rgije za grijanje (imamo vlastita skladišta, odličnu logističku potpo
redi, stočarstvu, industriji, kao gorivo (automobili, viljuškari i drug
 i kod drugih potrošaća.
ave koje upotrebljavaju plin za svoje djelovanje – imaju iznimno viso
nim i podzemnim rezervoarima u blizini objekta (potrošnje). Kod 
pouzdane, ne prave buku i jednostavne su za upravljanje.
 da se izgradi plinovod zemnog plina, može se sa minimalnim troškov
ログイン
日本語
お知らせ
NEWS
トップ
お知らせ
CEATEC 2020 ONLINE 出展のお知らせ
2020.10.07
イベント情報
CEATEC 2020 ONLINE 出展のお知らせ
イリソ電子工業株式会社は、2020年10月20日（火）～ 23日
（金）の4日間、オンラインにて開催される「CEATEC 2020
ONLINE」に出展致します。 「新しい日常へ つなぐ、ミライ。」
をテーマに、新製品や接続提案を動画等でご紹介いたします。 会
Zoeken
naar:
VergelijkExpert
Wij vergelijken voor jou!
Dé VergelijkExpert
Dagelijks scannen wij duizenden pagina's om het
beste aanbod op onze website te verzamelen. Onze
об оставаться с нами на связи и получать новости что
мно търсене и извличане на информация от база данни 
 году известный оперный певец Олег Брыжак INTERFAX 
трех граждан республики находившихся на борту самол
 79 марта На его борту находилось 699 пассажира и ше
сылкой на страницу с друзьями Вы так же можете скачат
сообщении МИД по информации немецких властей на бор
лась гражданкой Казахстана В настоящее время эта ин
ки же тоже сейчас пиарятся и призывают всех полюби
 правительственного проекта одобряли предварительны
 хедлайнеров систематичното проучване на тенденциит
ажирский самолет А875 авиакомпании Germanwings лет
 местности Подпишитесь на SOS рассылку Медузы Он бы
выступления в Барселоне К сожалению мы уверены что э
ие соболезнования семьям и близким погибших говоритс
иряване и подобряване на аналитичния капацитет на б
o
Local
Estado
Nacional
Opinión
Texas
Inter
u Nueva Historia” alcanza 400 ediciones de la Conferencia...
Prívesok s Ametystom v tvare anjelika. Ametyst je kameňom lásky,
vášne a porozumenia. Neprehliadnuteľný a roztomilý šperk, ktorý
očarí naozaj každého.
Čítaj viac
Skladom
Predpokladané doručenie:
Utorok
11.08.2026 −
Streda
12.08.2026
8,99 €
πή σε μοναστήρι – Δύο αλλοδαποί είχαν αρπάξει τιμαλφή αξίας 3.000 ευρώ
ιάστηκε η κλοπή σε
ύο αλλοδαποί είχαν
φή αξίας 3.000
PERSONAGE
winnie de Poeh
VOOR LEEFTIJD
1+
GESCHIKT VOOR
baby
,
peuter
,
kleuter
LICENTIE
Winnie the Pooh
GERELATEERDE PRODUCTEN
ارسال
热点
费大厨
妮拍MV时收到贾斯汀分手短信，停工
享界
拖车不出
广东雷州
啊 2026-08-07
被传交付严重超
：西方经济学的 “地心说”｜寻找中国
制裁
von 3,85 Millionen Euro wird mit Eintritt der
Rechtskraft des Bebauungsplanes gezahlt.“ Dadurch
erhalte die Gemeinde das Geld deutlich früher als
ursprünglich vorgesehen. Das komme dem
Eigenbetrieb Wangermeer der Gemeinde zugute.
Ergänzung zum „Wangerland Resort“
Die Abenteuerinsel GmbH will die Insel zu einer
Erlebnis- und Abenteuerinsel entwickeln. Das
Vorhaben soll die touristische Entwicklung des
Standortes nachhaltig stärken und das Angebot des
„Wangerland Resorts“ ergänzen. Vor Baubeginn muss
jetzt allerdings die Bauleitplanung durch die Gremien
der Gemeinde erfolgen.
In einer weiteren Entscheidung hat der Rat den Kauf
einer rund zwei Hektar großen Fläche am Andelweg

■ Aim of the task ■
Reproduce all of the data above, line for line, keeping every character, space, and line break the same.

■ Answer to this exercise ■
rgije za grijanje (imamo vlastita skladišta, odličnu logističku potpo
redi, stočarstvu, industriji, kao gorivo (automobili, viljuškari i drug
 i kod drugih potrošaća.
ave koje upotrebljavaju plin za svoje djelovanje – imaju iznimno viso
nim i podzemnim rezervoarima u blizini objekta (potrošnje). Kod 
pouzdane, ne prave buku i jednostavne su za upravljanje.
 da se izgradi plinovod zemnog plina, može se sa minimalnim troškov
ログイン
日本語
お知らせ
NEWS
トップ
お知らせ
CEATEC 2020 ONLINE 出展のお知らせ
2020.10.07
イベント情報
CEATEC 2020 ONLINE 出展のお知らせ
イリソ電子工業株式会社は、2020年10月20日（火）～ 23日
（金）の4日間、オンラインにて開催される「CEATEC 2020
ONLINE」に出展致します。 「新しい日常へ つなぐ、ミライ。」
をテーマに、新製品や接続提案を動画等でご紹介いたします。 会
Zoeken
naar:
VergelijkExpert
Wij vergelijken voor jou!
Dé VergelijkExpert
Dagelijks scannen wij duizenden pagina's om het
beste aanbod op onze website te verzamelen. Onze
об оставаться с нами на связи и получать новости что
мно търсене и извличане на информация от база данни 
 году известный оперный певец Олег Брыжак INTERFAX 
трех граждан республики находившихся на борту самол
 79 марта На его борту находилось 699 пассажира и ше
сылкой на страницу с друзьями Вы так же можете скачат
сообщении МИД по информации немецких властей на бор
лась гражданкой Казахстана В настоящее время эта ин
ки же тоже сейчас пиарятся и призывают всех полюби
 правительственного проекта одобряли предварительны
 хедлайнеров систематичното проучване на тенденциит
ажирский самолет А875 авиакомпании Germanwings лет
 местности Подпишитесь на SOS рассылку Медузы Он бы
выступления в Барселоне К сожалению мы уверены что э
ие соболезнования семьям и близким погибших говоритс
иряване и подобряване на аналитичния капацитет на б
o
Local
Estado
Nacional
Opinión
Texas
Inter
u Nueva Historia” alcanza 400 ediciones de la Conferencia...
Prívesok s Ametystom v tvare anjelika. Ametyst je kameňom lásky,
vášne a porozumenia. Neprehliadnuteľný a roztomilý šperk, ktorý
očarí naozaj každého.
Čítaj viac
Skladom
Predpokladané doručenie:
Utorok
11.08.2026 −
Streda
12.08.2026
8,99 €
πή σε μοναστήρι – Δύο αλλοδαποί είχαν αρπάξει τιμαλφή αξίας 3.000 ευρώ
ιάστηκε η κλοπή σε
ύο αλλοδαποί είχαν
φή αξίας 3.000
PERSONAGE
winnie de Poeh
VOOR LEEFTIJD
1+
GESCHIKT VOOR
baby
,
peuter
,
kleuter
LICENTIE
Winnie the Pooh
GERELATEERDE PRODUCTEN
ارسال
热点
费大厨
妮拍MV时收到贾斯汀分手短信，停工
享界
拖车不出
广东雷州
啊 2026-08-07
被传交付严重超
：西方经济学的 “地心说”｜寻找中国
制裁
von 3,85 Millionen Euro wird mit Eintritt der
Rechtskraft des Bebauungsplanes gezahlt.“ Dadurch
erhalte die Gemeinde das Geld deutlich früher als
ursprünglich vorgesehen. Das komme dem
Eigenbetrieb Wangermeer der Gemeinde zugute.
Ergänzung zum „Wangerland Resort“
Die Abenteuerinsel GmbH will die Insel zu einer
Erlebnis- und Abenteuerinsel entwickeln. Das
Vorhaben soll die touristische Entwicklung des
Standortes nachhaltig stärken und das Angebot des
„Wangerland Resorts“ ergänzen. Vor Baubeginn muss
jetzt allerdings die Bauleitplanung durch die Gremien
der Gemeinde erfolgen.
In einer weiteren Entscheidung hat der Rat den Kauf
einer rund zwei Hektar großen Fläche am Andelweg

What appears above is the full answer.